(Beginning of SOURCE MATERIAL)
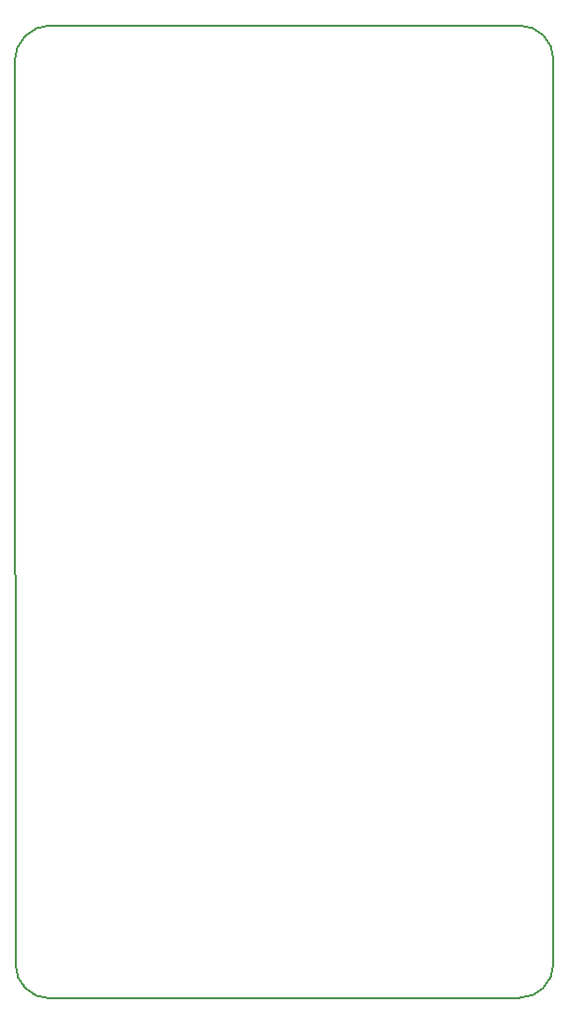
<source format=gbr>
%TF.GenerationSoftware,KiCad,Pcbnew,(5.0.2)-1*%
%TF.CreationDate,2021-04-28T15:39:28-07:00*%
%TF.ProjectId,Spock,53706f63-6b2e-46b6-9963-61645f706362,rev?*%
%TF.SameCoordinates,Original*%
%TF.FileFunction,Profile,NP*%
%FSLAX46Y46*%
G04 Gerber Fmt 4.6, Leading zero omitted, Abs format (unit mm)*
G04 Created by KiCad (PCBNEW (5.0.2)-1) date 4/28/2021 3:39:28 PM*
%MOMM*%
%LPD*%
G01*
G04 APERTURE LIST*
%ADD10C,0.200000*%
G04 APERTURE END LIST*
D10*
X189484000Y-60172600D02*
X189484000Y-70256400D01*
X232638600Y-57150000D02*
X192506600Y-57150000D01*
X235585000Y-70104000D02*
X235585000Y-60045600D01*
X235585000Y-137287000D02*
X235585000Y-70104000D01*
X189484000Y-70231000D02*
X189552400Y-137337400D01*
X232664000Y-140208000D02*
X192473400Y-140258400D01*
X192473400Y-140258400D02*
G75*
G02X189552400Y-137337400I0J2921000D01*
G01*
X235585000Y-137287000D02*
G75*
G02X232664000Y-140208000I-2921000J0D01*
G01*
X232638601Y-57150110D02*
G75*
G02X235585000Y-60071000I25399J-2920890D01*
G01*
X189484000Y-60198000D02*
G75*
G02X192532000Y-57150000I3048000J0D01*
G01*
M02*

</source>
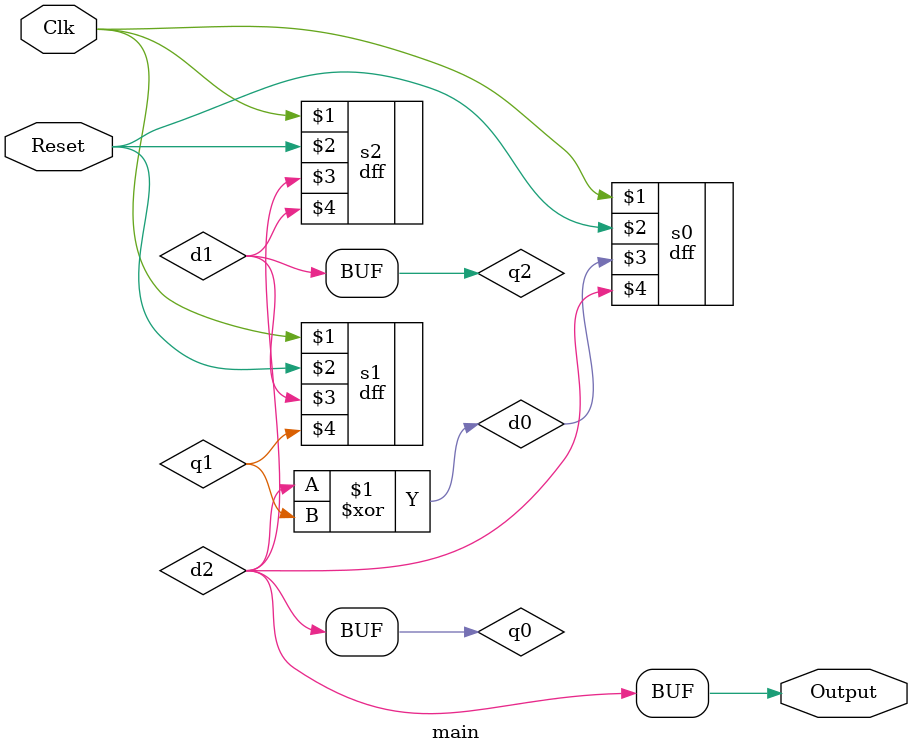
<source format=v>
module main(
	input Clk, Reset, 
	output Output
);
	
	wire d0, d1, d2, q0, q1, q2;
	
	dff s0(Clk, Reset, d0, q0);
	dff s1(Clk, Reset, d1, q1);
	dff s2(Clk, Reset, d2, q2);
	
	xor (d0, q0, q1);
	assign d1 = q2;
	assign d2 = q0;
	
	assign Output = q0;

endmodule

</source>
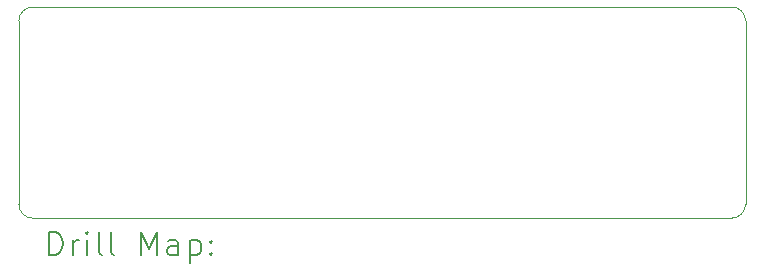
<source format=gbr>
%TF.GenerationSoftware,KiCad,Pcbnew,7.0.9*%
%TF.CreationDate,2024-01-07T05:54:26-05:00*%
%TF.ProjectId,Flipper-ICSP,466c6970-7065-4722-9d49-4353502e6b69,A*%
%TF.SameCoordinates,Original*%
%TF.FileFunction,Drillmap*%
%TF.FilePolarity,Positive*%
%FSLAX45Y45*%
G04 Gerber Fmt 4.5, Leading zero omitted, Abs format (unit mm)*
G04 Created by KiCad (PCBNEW 7.0.9) date 2024-01-07 05:54:26*
%MOMM*%
%LPD*%
G01*
G04 APERTURE LIST*
%ADD10C,0.100000*%
%ADD11C,0.200000*%
G04 APERTURE END LIST*
D10*
X13173480Y-5995380D02*
X13173480Y-5766516D01*
X13173014Y-7320298D02*
X13173480Y-5995380D01*
X7020452Y-5996777D02*
X7020452Y-5767913D01*
X13055686Y-7437624D02*
G75*
G03*
X13173014Y-7320298I4J117324D01*
G01*
X13173482Y-5766516D02*
G75*
G03*
X13056151Y-5649188I-117332J-4D01*
G01*
X7137575Y-7437523D02*
X13055686Y-7437626D01*
X7020452Y-5996777D02*
X7020247Y-7320194D01*
X7020247Y-7320194D02*
G75*
G03*
X7137575Y-7437523I117333J4D01*
G01*
X7137780Y-5650582D02*
G75*
G03*
X7020452Y-5767913I0J-117328D01*
G01*
X7137780Y-5650585D02*
X13056151Y-5649188D01*
D11*
X7276023Y-7754110D02*
X7276023Y-7554110D01*
X7276023Y-7554110D02*
X7323642Y-7554110D01*
X7323642Y-7554110D02*
X7352214Y-7563634D01*
X7352214Y-7563634D02*
X7371261Y-7582681D01*
X7371261Y-7582681D02*
X7380785Y-7601729D01*
X7380785Y-7601729D02*
X7390309Y-7639824D01*
X7390309Y-7639824D02*
X7390309Y-7668396D01*
X7390309Y-7668396D02*
X7380785Y-7706491D01*
X7380785Y-7706491D02*
X7371261Y-7725539D01*
X7371261Y-7725539D02*
X7352214Y-7744586D01*
X7352214Y-7744586D02*
X7323642Y-7754110D01*
X7323642Y-7754110D02*
X7276023Y-7754110D01*
X7476023Y-7754110D02*
X7476023Y-7620777D01*
X7476023Y-7658872D02*
X7485547Y-7639824D01*
X7485547Y-7639824D02*
X7495071Y-7630300D01*
X7495071Y-7630300D02*
X7514119Y-7620777D01*
X7514119Y-7620777D02*
X7533166Y-7620777D01*
X7599833Y-7754110D02*
X7599833Y-7620777D01*
X7599833Y-7554110D02*
X7590309Y-7563634D01*
X7590309Y-7563634D02*
X7599833Y-7573158D01*
X7599833Y-7573158D02*
X7609357Y-7563634D01*
X7609357Y-7563634D02*
X7599833Y-7554110D01*
X7599833Y-7554110D02*
X7599833Y-7573158D01*
X7723642Y-7754110D02*
X7704595Y-7744586D01*
X7704595Y-7744586D02*
X7695071Y-7725539D01*
X7695071Y-7725539D02*
X7695071Y-7554110D01*
X7828404Y-7754110D02*
X7809357Y-7744586D01*
X7809357Y-7744586D02*
X7799833Y-7725539D01*
X7799833Y-7725539D02*
X7799833Y-7554110D01*
X8056976Y-7754110D02*
X8056976Y-7554110D01*
X8056976Y-7554110D02*
X8123642Y-7696967D01*
X8123642Y-7696967D02*
X8190309Y-7554110D01*
X8190309Y-7554110D02*
X8190309Y-7754110D01*
X8371261Y-7754110D02*
X8371261Y-7649348D01*
X8371261Y-7649348D02*
X8361738Y-7630300D01*
X8361738Y-7630300D02*
X8342690Y-7620777D01*
X8342690Y-7620777D02*
X8304595Y-7620777D01*
X8304595Y-7620777D02*
X8285547Y-7630300D01*
X8371261Y-7744586D02*
X8352214Y-7754110D01*
X8352214Y-7754110D02*
X8304595Y-7754110D01*
X8304595Y-7754110D02*
X8285547Y-7744586D01*
X8285547Y-7744586D02*
X8276023Y-7725539D01*
X8276023Y-7725539D02*
X8276023Y-7706491D01*
X8276023Y-7706491D02*
X8285547Y-7687443D01*
X8285547Y-7687443D02*
X8304595Y-7677920D01*
X8304595Y-7677920D02*
X8352214Y-7677920D01*
X8352214Y-7677920D02*
X8371261Y-7668396D01*
X8466500Y-7620777D02*
X8466500Y-7820777D01*
X8466500Y-7630300D02*
X8485547Y-7620777D01*
X8485547Y-7620777D02*
X8523643Y-7620777D01*
X8523643Y-7620777D02*
X8542690Y-7630300D01*
X8542690Y-7630300D02*
X8552214Y-7639824D01*
X8552214Y-7639824D02*
X8561738Y-7658872D01*
X8561738Y-7658872D02*
X8561738Y-7716015D01*
X8561738Y-7716015D02*
X8552214Y-7735062D01*
X8552214Y-7735062D02*
X8542690Y-7744586D01*
X8542690Y-7744586D02*
X8523643Y-7754110D01*
X8523643Y-7754110D02*
X8485547Y-7754110D01*
X8485547Y-7754110D02*
X8466500Y-7744586D01*
X8647452Y-7735062D02*
X8656976Y-7744586D01*
X8656976Y-7744586D02*
X8647452Y-7754110D01*
X8647452Y-7754110D02*
X8637928Y-7744586D01*
X8637928Y-7744586D02*
X8647452Y-7735062D01*
X8647452Y-7735062D02*
X8647452Y-7754110D01*
X8647452Y-7630300D02*
X8656976Y-7639824D01*
X8656976Y-7639824D02*
X8647452Y-7649348D01*
X8647452Y-7649348D02*
X8637928Y-7639824D01*
X8637928Y-7639824D02*
X8647452Y-7630300D01*
X8647452Y-7630300D02*
X8647452Y-7649348D01*
M02*

</source>
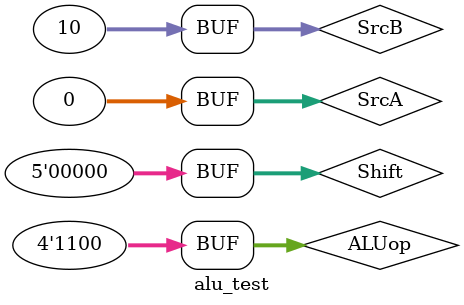
<source format=v>
`timescale 1ns / 1ps


module alu_test;

	// Inputs
	reg [31:0] SrcA;
	reg [31:0] SrcB;
	reg [4:0] Shift;
	reg [3:0] ALUop;

	// Outputs
	wire [31:0] ALUresult;

	// Instantiate the Unit Under Test (UUT)
	alu_E uut (
		.SrcA(SrcA), 
		.SrcB(SrcB), 
		.Shift(Shift), 
		.ALUop(ALUop), 
		.ALUresult(ALUresult)
	);

	initial begin
		// Initialize Inputs
		SrcA = 0;
		SrcB = 10;
		Shift = 0;
		ALUop = 12;

		// Wait 100 ns for global reset to finish
		#100;
        
		// Add stimulus here

	end
      
endmodule


</source>
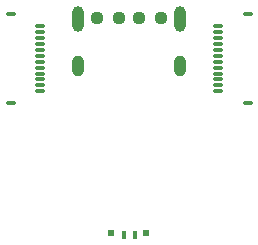
<source format=gbr>
%TF.GenerationSoftware,KiCad,Pcbnew,8.0.1*%
%TF.CreationDate,2024-03-21T20:23:12-04:00*%
%TF.ProjectId,040-05x-v2,3034302d-3035-4782-9d76-322e6b696361,rev?*%
%TF.SameCoordinates,Original*%
%TF.FileFunction,Soldermask,Top*%
%TF.FilePolarity,Negative*%
%FSLAX46Y46*%
G04 Gerber Fmt 4.6, Leading zero omitted, Abs format (unit mm)*
G04 Created by KiCad (PCBNEW 8.0.1) date 2024-03-21 20:23:12*
%MOMM*%
%LPD*%
G01*
G04 APERTURE LIST*
G04 Aperture macros list*
%AMRoundRect*
0 Rectangle with rounded corners*
0 $1 Rounding radius*
0 $2 $3 $4 $5 $6 $7 $8 $9 X,Y pos of 4 corners*
0 Add a 4 corners polygon primitive as box body*
4,1,4,$2,$3,$4,$5,$6,$7,$8,$9,$2,$3,0*
0 Add four circle primitives for the rounded corners*
1,1,$1+$1,$2,$3*
1,1,$1+$1,$4,$5*
1,1,$1+$1,$6,$7*
1,1,$1+$1,$8,$9*
0 Add four rect primitives between the rounded corners*
20,1,$1+$1,$2,$3,$4,$5,0*
20,1,$1+$1,$4,$5,$6,$7,0*
20,1,$1+$1,$6,$7,$8,$9,0*
20,1,$1+$1,$8,$9,$2,$3,0*%
G04 Aperture macros list end*
%ADD10RoundRect,0.100000X-0.300000X0.100000X-0.300000X-0.100000X0.300000X-0.100000X0.300000X0.100000X0*%
%ADD11RoundRect,0.075000X-0.325000X0.075000X-0.325000X-0.075000X0.325000X-0.075000X0.325000X0.075000X0*%
%ADD12RoundRect,0.237500X0.250000X0.237500X-0.250000X0.237500X-0.250000X-0.237500X0.250000X-0.237500X0*%
%ADD13R,0.600000X0.500000*%
%ADD14R,0.440000X0.750000*%
%ADD15RoundRect,0.100000X0.300000X-0.100000X0.300000X0.100000X-0.300000X0.100000X-0.300000X-0.100000X0*%
%ADD16RoundRect,0.075000X0.325000X-0.075000X0.325000X0.075000X-0.325000X0.075000X-0.325000X-0.075000X0*%
%ADD17O,1.000000X2.200000*%
%ADD18O,1.000000X1.800000*%
G04 APERTURE END LIST*
D10*
%TO.C,J3*%
X57037000Y-58353000D03*
X57037000Y-65853000D03*
D11*
X59537000Y-59353000D03*
X59537000Y-59853000D03*
X59537000Y-60353000D03*
X59537000Y-60853000D03*
X59537000Y-61353000D03*
X59537000Y-61853000D03*
X59537000Y-62353000D03*
X59537000Y-62853000D03*
X59537000Y-63353000D03*
X59537000Y-63853000D03*
X59537000Y-64353000D03*
X59537000Y-64853000D03*
%TD*%
D12*
%TO.C,R4*%
X66190500Y-58674000D03*
X64365500Y-58674000D03*
%TD*%
%TO.C,R3*%
X69746500Y-58674000D03*
X67921500Y-58674000D03*
%TD*%
D13*
%TO.C,D1*%
X65536000Y-76877000D03*
D14*
X66606000Y-77002000D03*
X67506000Y-77002000D03*
D13*
X68456000Y-76877000D03*
%TD*%
D15*
%TO.C,J2*%
X77075000Y-65853000D03*
X77075000Y-58353000D03*
D16*
X74575000Y-64853000D03*
X74575000Y-64353000D03*
X74575000Y-63853000D03*
X74575000Y-63353000D03*
X74575000Y-62853000D03*
X74575000Y-62353000D03*
X74575000Y-61853000D03*
X74575000Y-61353000D03*
X74575000Y-60853000D03*
X74575000Y-60353000D03*
X74575000Y-59853000D03*
X74575000Y-59353000D03*
%TD*%
D17*
%TO.C,J4*%
X62736000Y-58707800D03*
D18*
X62736000Y-62707800D03*
D17*
X71376000Y-58707800D03*
D18*
X71376000Y-62707800D03*
%TD*%
M02*

</source>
(End of SOURCE MATERIAL)
Give back exactly the lines of the listing above that run from the line with "X7599833Y-7620777D01*" to the line with "X7723642Y-7754110D02*", inclusive.

# REPLY:
X7599833Y-7620777D01*
X7599833Y-7554110D02*
X7590309Y-7563634D01*
X7590309Y-7563634D02*
X7599833Y-7573158D01*
X7599833Y-7573158D02*
X7609357Y-7563634D01*
X7609357Y-7563634D02*
X7599833Y-7554110D01*
X7599833Y-7554110D02*
X7599833Y-7573158D01*
X7723642Y-7754110D02*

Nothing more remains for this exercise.